Texte de l'exercice.
▬▬▬

La seule réponse efficace que nous pouvons fournir est le passeport biologique. Les contrôles sanguins sur la durée permettent de pointer du doigt les anomalies. Même si le produit est indétectable, il va induire un changement majeur dans les valeurs sanguines et le tricheur ne pourra pas échapper au gendarme.

swissinfo.ch: L’interprétation des données du passeport biologique ne risque-t-elle pas d’être combattue devant les tribunaux?

M.S: C’est notre souci majeur à l’heure actuelle. Au départ, le code mondial antidopage avait été conçu de telle manière à ce que ce soit aux coureurs de prouver leur innocence, en établissant par exemple des certificats médicaux qui expliquent les anomalies détectées. Avec l’introduction du passeport biologique, la charge de la preuve a été redonnée aux autorités de lutte antidopage. N’importe quel détail de procédure peut ainsi permettre de faire tomber la sanction. Il faut repenser cela au niveau juridique afin de retourner la charge de la preuve sur le coureur.

Devant les tribunaux, nous sommes attaqués par d’autres scientifiques qui nous perçoivent comme des policiers du sport et tentent de discréditer nos preuves. Pourtant, les arguments scientifiques sont très solides et acceptés par exemple dans les sciences forensiques.

La situation est identique en ce qui concerne les hormones de croissance, car le produit est très difficilement détectable. Il faudrait là aussi introduire un suivi longitudinal. Si la situation ne change pas, les fédérations et les gouvernements qui ont investi d’énormes moyens dans un système de lutte crédible vont se sentir floués.

▬▬▬

Données de l'exercice.
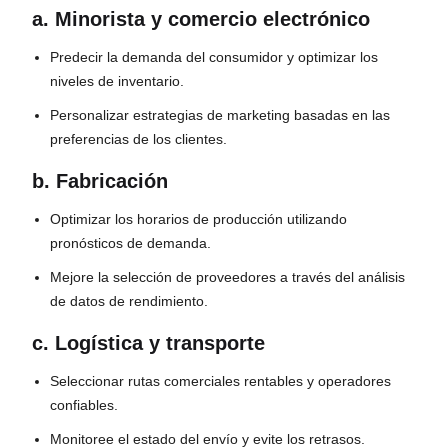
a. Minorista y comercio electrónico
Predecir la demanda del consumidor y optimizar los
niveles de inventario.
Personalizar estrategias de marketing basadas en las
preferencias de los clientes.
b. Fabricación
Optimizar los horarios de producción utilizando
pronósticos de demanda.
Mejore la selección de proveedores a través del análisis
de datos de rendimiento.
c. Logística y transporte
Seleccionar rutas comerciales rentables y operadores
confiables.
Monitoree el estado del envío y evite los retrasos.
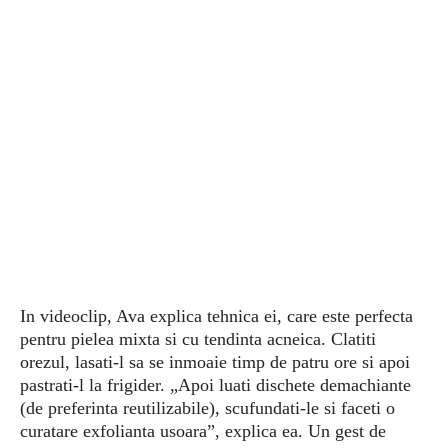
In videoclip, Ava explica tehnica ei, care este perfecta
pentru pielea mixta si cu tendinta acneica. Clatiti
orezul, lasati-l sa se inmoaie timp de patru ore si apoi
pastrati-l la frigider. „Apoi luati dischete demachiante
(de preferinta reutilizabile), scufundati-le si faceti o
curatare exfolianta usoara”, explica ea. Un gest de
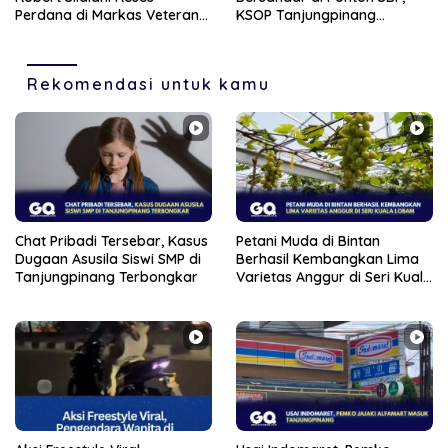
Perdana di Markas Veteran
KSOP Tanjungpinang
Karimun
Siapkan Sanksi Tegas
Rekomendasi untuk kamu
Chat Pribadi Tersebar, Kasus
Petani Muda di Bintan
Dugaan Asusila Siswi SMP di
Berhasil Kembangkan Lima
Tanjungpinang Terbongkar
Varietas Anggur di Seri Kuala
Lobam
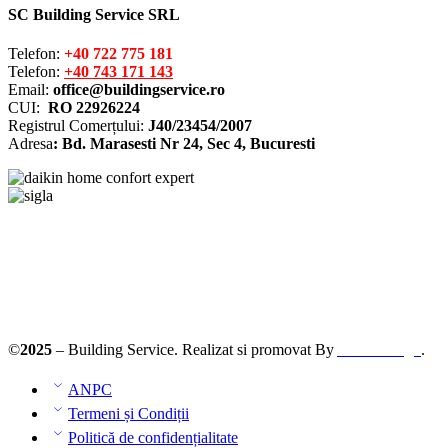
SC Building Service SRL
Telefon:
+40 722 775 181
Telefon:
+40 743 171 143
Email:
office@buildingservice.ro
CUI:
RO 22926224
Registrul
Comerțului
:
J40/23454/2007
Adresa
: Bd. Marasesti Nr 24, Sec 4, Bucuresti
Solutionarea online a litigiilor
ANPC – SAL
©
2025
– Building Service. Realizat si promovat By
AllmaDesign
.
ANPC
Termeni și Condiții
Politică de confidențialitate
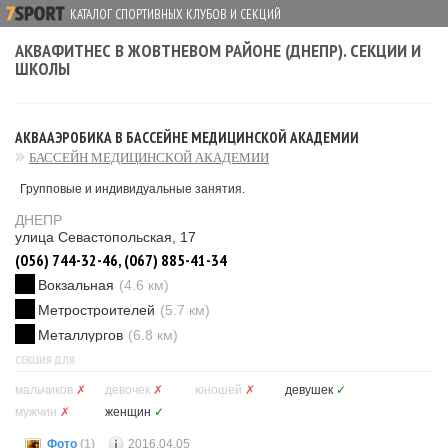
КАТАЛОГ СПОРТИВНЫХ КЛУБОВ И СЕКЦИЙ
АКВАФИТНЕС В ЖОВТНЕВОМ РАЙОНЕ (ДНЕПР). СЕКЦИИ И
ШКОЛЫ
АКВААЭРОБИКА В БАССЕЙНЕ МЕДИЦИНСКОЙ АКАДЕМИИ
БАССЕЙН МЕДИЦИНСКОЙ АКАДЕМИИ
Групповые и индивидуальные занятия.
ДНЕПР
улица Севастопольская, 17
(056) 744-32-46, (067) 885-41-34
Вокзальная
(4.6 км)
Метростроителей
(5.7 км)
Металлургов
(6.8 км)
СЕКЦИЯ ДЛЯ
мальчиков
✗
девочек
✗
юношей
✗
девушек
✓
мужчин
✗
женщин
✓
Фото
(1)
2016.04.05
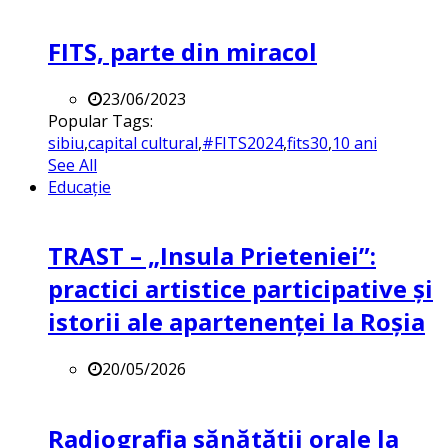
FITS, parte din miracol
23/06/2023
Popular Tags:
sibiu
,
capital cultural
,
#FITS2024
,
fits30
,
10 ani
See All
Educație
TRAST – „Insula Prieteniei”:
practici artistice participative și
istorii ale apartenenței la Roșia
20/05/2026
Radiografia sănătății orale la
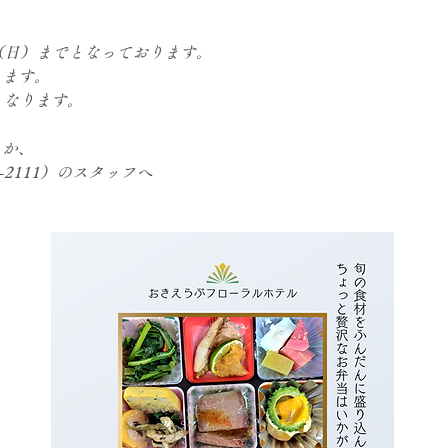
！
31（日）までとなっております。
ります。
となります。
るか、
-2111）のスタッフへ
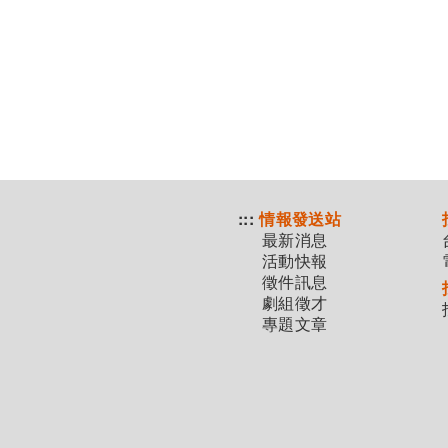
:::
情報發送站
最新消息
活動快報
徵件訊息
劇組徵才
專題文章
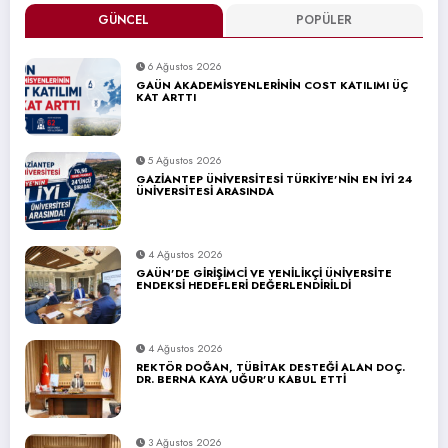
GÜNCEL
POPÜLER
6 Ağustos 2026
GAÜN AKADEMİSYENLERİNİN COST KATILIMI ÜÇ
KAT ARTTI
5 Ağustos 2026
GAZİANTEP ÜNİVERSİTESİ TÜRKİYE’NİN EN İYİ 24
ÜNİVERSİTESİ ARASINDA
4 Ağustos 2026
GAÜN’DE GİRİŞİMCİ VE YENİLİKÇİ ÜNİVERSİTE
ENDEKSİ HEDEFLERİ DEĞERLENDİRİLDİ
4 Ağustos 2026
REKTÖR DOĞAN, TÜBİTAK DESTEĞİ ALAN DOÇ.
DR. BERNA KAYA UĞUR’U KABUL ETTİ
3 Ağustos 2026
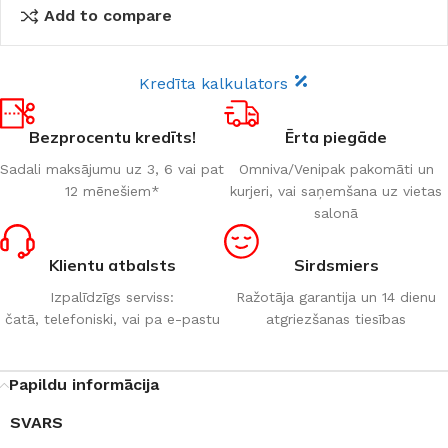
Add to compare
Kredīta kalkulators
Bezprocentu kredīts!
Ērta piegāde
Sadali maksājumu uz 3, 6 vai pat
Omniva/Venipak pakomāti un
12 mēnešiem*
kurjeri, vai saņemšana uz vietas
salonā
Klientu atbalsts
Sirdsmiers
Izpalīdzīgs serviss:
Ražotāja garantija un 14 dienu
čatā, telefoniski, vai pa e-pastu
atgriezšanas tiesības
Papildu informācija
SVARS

▬▬▬

Consignes.
**A)** Recopiez le passage de l'entretien qui commence aux mots « Devant les tribunaux, nous » et s'arrête après « se sentir floués. ».
**B)** Pour chaque affirmation, dites si l'entretien la confirme (oui ou non) et citez les mots du texte qui tranchent : (i) au départ, le code mondial antidopage obligeait les coureurs à prouver leur innocence ; (ii) les hormones de croissance sont faciles à détecter ; (iii) avec le passeport biologique, la charge de la preuve est restée aux coureurs.
Les enregistrements n'ont aucun rôle ici.

Réponses.
**A)**
Devant les tribunaux, nous sommes attaqués par d’autres scientifiques qui nous perçoivent comme des policiers du sport et tentent de discréditer nos preuves. Pourtant, les arguments scientifiques sont très solides et acceptés par exemple dans les sciences forensiques.

La situation est identique en ce qui concerne les hormones de croissance, car le produit est très difficilement détectable. Il faudrait là aussi introduire un suivi longitudinal. Si la situation ne change pas, les fédérations et les gouvernements qui ont investi d’énormes moyens dans un système de lutte crédible vont se sentir floués.

**B)**
(i) Oui : « Au départ, le code mondial antidopage avait été conçu de telle manière à ce que ce soit aux coureurs de prouver leur innocence »
(ii) Non : « le produit est très difficilement détectable »
(iii) Non : « la charge de la preuve a été redonnée aux autorités de lutte antidopage »